------ Data to use

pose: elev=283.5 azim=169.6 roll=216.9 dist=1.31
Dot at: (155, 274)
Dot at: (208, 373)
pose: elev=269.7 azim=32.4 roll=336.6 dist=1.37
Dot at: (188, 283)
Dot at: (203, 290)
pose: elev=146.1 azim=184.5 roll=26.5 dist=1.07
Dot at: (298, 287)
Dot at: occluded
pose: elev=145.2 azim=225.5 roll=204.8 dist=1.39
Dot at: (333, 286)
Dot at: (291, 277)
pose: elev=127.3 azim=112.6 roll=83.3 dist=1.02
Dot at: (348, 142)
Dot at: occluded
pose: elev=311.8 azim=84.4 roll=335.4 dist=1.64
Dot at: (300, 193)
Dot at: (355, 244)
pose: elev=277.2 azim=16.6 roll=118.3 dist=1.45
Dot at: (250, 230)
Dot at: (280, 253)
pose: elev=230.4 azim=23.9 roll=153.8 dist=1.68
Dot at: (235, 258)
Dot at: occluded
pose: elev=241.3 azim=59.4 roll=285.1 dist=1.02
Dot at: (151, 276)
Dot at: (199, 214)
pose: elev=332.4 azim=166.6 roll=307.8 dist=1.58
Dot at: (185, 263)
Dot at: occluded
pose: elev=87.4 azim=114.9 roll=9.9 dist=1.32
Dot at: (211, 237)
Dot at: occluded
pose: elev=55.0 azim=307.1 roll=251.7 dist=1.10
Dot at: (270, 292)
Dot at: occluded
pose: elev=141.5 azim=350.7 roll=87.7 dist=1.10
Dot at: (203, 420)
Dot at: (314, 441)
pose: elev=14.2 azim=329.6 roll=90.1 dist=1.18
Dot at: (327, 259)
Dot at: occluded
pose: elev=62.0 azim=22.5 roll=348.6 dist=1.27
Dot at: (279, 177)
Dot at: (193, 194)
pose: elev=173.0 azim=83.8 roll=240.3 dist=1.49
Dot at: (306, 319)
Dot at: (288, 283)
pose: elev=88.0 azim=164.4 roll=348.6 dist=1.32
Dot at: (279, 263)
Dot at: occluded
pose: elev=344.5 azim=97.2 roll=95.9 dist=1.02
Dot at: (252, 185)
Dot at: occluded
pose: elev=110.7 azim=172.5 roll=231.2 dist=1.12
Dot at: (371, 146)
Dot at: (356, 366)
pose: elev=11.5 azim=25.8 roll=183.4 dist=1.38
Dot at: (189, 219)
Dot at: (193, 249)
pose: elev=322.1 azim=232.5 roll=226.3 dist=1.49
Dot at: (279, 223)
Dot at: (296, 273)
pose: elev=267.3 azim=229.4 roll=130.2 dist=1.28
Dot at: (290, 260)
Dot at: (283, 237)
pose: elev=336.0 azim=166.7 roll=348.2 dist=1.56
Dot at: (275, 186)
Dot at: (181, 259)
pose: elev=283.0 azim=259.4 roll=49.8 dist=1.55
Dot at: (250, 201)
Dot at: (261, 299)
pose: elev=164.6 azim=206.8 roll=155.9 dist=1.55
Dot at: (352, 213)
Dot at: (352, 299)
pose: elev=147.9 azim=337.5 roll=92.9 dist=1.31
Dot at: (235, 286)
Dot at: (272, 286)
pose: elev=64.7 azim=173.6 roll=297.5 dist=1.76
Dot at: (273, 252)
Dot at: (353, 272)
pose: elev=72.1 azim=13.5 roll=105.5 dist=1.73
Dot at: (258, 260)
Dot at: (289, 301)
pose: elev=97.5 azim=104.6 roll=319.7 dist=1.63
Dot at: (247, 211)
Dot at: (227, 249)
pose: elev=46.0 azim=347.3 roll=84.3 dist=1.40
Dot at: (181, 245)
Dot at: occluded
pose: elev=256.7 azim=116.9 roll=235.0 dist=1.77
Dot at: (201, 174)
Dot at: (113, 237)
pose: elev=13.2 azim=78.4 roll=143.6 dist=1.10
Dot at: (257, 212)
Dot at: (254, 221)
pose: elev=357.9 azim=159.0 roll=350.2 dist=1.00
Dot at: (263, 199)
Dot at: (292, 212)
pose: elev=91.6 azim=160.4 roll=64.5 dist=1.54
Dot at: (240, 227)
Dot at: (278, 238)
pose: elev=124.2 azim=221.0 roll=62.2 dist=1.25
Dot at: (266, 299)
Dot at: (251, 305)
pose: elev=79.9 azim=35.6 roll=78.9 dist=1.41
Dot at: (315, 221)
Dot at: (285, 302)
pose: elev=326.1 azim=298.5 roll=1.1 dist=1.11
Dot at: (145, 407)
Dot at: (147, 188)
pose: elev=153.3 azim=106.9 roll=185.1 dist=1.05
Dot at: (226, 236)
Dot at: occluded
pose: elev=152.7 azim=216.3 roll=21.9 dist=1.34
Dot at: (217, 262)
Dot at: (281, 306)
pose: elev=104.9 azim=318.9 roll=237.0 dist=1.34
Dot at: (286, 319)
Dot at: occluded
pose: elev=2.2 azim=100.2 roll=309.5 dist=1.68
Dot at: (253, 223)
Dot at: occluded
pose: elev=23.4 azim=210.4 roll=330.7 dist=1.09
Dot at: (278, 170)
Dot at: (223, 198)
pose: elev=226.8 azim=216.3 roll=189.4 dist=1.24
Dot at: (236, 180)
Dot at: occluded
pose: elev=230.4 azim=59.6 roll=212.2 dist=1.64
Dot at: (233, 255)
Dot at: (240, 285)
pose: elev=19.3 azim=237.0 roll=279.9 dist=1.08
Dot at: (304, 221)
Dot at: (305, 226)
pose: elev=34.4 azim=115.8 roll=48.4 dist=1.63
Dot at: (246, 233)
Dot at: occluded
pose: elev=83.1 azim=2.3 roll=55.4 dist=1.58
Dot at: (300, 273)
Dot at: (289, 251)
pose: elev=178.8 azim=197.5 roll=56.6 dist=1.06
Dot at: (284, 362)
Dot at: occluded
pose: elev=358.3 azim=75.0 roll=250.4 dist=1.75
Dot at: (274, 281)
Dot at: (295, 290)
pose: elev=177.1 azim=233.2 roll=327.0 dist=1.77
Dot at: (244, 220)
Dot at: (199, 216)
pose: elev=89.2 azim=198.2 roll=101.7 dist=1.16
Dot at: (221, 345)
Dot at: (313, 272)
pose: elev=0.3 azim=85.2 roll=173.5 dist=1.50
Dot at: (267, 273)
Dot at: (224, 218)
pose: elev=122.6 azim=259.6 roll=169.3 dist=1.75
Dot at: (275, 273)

------------

Given request — Output every line of the material as a JSON list of strings, one string per line, with blank lines omitted.

Complete output —
[
  "pose: elev=283.5 azim=169.6 roll=216.9 dist=1.31",
  "Dot at: (155, 274)",
  "Dot at: (208, 373)",
  "pose: elev=269.7 azim=32.4 roll=336.6 dist=1.37",
  "Dot at: (188, 283)",
  "Dot at: (203, 290)",
  "pose: elev=146.1 azim=184.5 roll=26.5 dist=1.07",
  "Dot at: (298, 287)",
  "Dot at: occluded",
  "pose: elev=145.2 azim=225.5 roll=204.8 dist=1.39",
  "Dot at: (333, 286)",
  "Dot at: (291, 277)",
  "pose: elev=127.3 azim=112.6 roll=83.3 dist=1.02",
  "Dot at: (348, 142)",
  "Dot at: occluded",
  "pose: elev=311.8 azim=84.4 roll=335.4 dist=1.64",
  "Dot at: (300, 193)",
  "Dot at: (355, 244)",
  "pose: elev=277.2 azim=16.6 roll=118.3 dist=1.45",
  "Dot at: (250, 230)",
  "Dot at: (280, 253)",
  "pose: elev=230.4 azim=23.9 roll=153.8 dist=1.68",
  "Dot at: (235, 258)",
  "Dot at: occluded",
  "pose: elev=241.3 azim=59.4 roll=285.1 dist=1.02",
  "Dot at: (151, 276)",
  "Dot at: (199, 214)",
  "pose: elev=332.4 azim=166.6 roll=307.8 dist=1.58",
  "Dot at: (185, 263)",
  "Dot at: occluded",
  "pose: elev=87.4 azim=114.9 roll=9.9 dist=1.32",
  "Dot at: (211, 237)",
  "Dot at: occluded",
  "pose: elev=55.0 azim=307.1 roll=251.7 dist=1.10",
  "Dot at: (270, 292)",
  "Dot at: occluded",
  "pose: elev=141.5 azim=350.7 roll=87.7 dist=1.10",
  "Dot at: (203, 420)",
  "Dot at: (314, 441)",
  "pose: elev=14.2 azim=329.6 roll=90.1 dist=1.18",
  "Dot at: (327, 259)",
  "Dot at: occluded",
  "pose: elev=62.0 azim=22.5 roll=348.6 dist=1.27",
  "Dot at: (279, 177)",
  "Dot at: (193, 194)",
  "pose: elev=173.0 azim=83.8 roll=240.3 dist=1.49",
  "Dot at: (306, 319)",
  "Dot at: (288, 283)",
  "pose: elev=88.0 azim=164.4 roll=348.6 dist=1.32",
  "Dot at: (279, 263)",
  "Dot at: occluded",
  "pose: elev=344.5 azim=97.2 roll=95.9 dist=1.02",
  "Dot at: (252, 185)",
  "Dot at: occluded",
  "pose: elev=110.7 azim=172.5 roll=231.2 dist=1.12",
  "Dot at: (371, 146)",
  "Dot at: (356, 366)",
  "pose: elev=11.5 azim=25.8 roll=183.4 dist=1.38",
  "Dot at: (189, 219)",
  "Dot at: (193, 249)",
  "pose: elev=322.1 azim=232.5 roll=226.3 dist=1.49",
  "Dot at: (279, 223)",
  "Dot at: (296, 273)",
  "pose: elev=267.3 azim=229.4 roll=130.2 dist=1.28",
  "Dot at: (290, 260)",
  "Dot at: (283, 237)",
  "pose: elev=336.0 azim=166.7 roll=348.2 dist=1.56",
  "Dot at: (275, 186)",
  "Dot at: (181, 259)",
  "pose: elev=283.0 azim=259.4 roll=49.8 dist=1.55",
  "Dot at: (250, 201)",
  "Dot at: (261, 299)",
  "pose: elev=164.6 azim=206.8 roll=155.9 dist=1.55",
  "Dot at: (352, 213)",
  "Dot at: (352, 299)",
  "pose: elev=147.9 azim=337.5 roll=92.9 dist=1.31",
  "Dot at: (235, 286)",
  "Dot at: (272, 286)",
  "pose: elev=64.7 azim=173.6 roll=297.5 dist=1.76",
  "Dot at: (273, 252)",
  "Dot at: (353, 272)",
  "pose: elev=72.1 azim=13.5 roll=105.5 dist=1.73",
  "Dot at: (258, 260)",
  "Dot at: (289, 301)",
  "pose: elev=97.5 azim=104.6 roll=319.7 dist=1.63",
  "Dot at: (247, 211)",
  "Dot at: (227, 249)",
  "pose: elev=46.0 azim=347.3 roll=84.3 dist=1.40",
  "Dot at: (181, 245)",
  "Dot at: occluded",
  "pose: elev=256.7 azim=116.9 roll=235.0 dist=1.77",
  "Dot at: (201, 174)",
  "Dot at: (113, 237)",
  "pose: elev=13.2 azim=78.4 roll=143.6 dist=1.10",
  "Dot at: (257, 212)",
  "Dot at: (254, 221)",
  "pose: elev=357.9 azim=159.0 roll=350.2 dist=1.00",
  "Dot at: (263, 199)",
  "Dot at: (292, 212)",
  "pose: elev=91.6 azim=160.4 roll=64.5 dist=1.54",
  "Dot at: (240, 227)",
  "Dot at: (278, 238)",
  "pose: elev=124.2 azim=221.0 roll=62.2 dist=1.25",
  "Dot at: (266, 299)",
  "Dot at: (251, 305)",
  "pose: elev=79.9 azim=35.6 roll=78.9 dist=1.41",
  "Dot at: (315, 221)",
  "Dot at: (285, 302)",
  "pose: elev=326.1 azim=298.5 roll=1.1 dist=1.11",
  "Dot at: (145, 407)",
  "Dot at: (147, 188)",
  "pose: elev=153.3 azim=106.9 roll=185.1 dist=1.05",
  "Dot at: (226, 236)",
  "Dot at: occluded",
  "pose: elev=152.7 azim=216.3 roll=21.9 dist=1.34",
  "Dot at: (217, 262)",
  "Dot at: (281, 306)",
  "pose: elev=104.9 azim=318.9 roll=237.0 dist=1.34",
  "Dot at: (286, 319)",
  "Dot at: occluded",
  "pose: elev=2.2 azim=100.2 roll=309.5 dist=1.68",
  "Dot at: (253, 223)",
  "Dot at: occluded",
  "pose: elev=23.4 azim=210.4 roll=330.7 dist=1.09",
  "Dot at: (278, 170)",
  "Dot at: (223, 198)",
  "pose: elev=226.8 azim=216.3 roll=189.4 dist=1.24",
  "Dot at: (236, 180)",
  "Dot at: occluded",
  "pose: elev=230.4 azim=59.6 roll=212.2 dist=1.64",
  "Dot at: (233, 255)",
  "Dot at: (240, 285)",
  "pose: elev=19.3 azim=237.0 roll=279.9 dist=1.08",
  "Dot at: (304, 221)",
  "Dot at: (305, 226)",
  "pose: elev=34.4 azim=115.8 roll=48.4 dist=1.63",
  "Dot at: (246, 233)",
  "Dot at: occluded",
  "pose: elev=83.1 azim=2.3 roll=55.4 dist=1.58",
  "Dot at: (300, 273)",
  "Dot at: (289, 251)",
  "pose: elev=178.8 azim=197.5 roll=56.6 dist=1.06",
  "Dot at: (284, 362)",
  "Dot at: occluded",
  "pose: elev=358.3 azim=75.0 roll=250.4 dist=1.75",
  "Dot at: (274, 281)",
  "Dot at: (295, 290)",
  "pose: elev=177.1 azim=233.2 roll=327.0 dist=1.77",
  "Dot at: (244, 220)",
  "Dot at: (199, 216)",
  "pose: elev=89.2 azim=198.2 roll=101.7 dist=1.16",
  "Dot at: (221, 345)",
  "Dot at: (313, 272)",
  "pose: elev=0.3 azim=85.2 roll=173.5 dist=1.50",
  "Dot at: (267, 273)",
  "Dot at: (224, 218)",
  "pose: elev=122.6 azim=259.6 roll=169.3 dist=1.75",
  "Dot at: (275, 273)"
]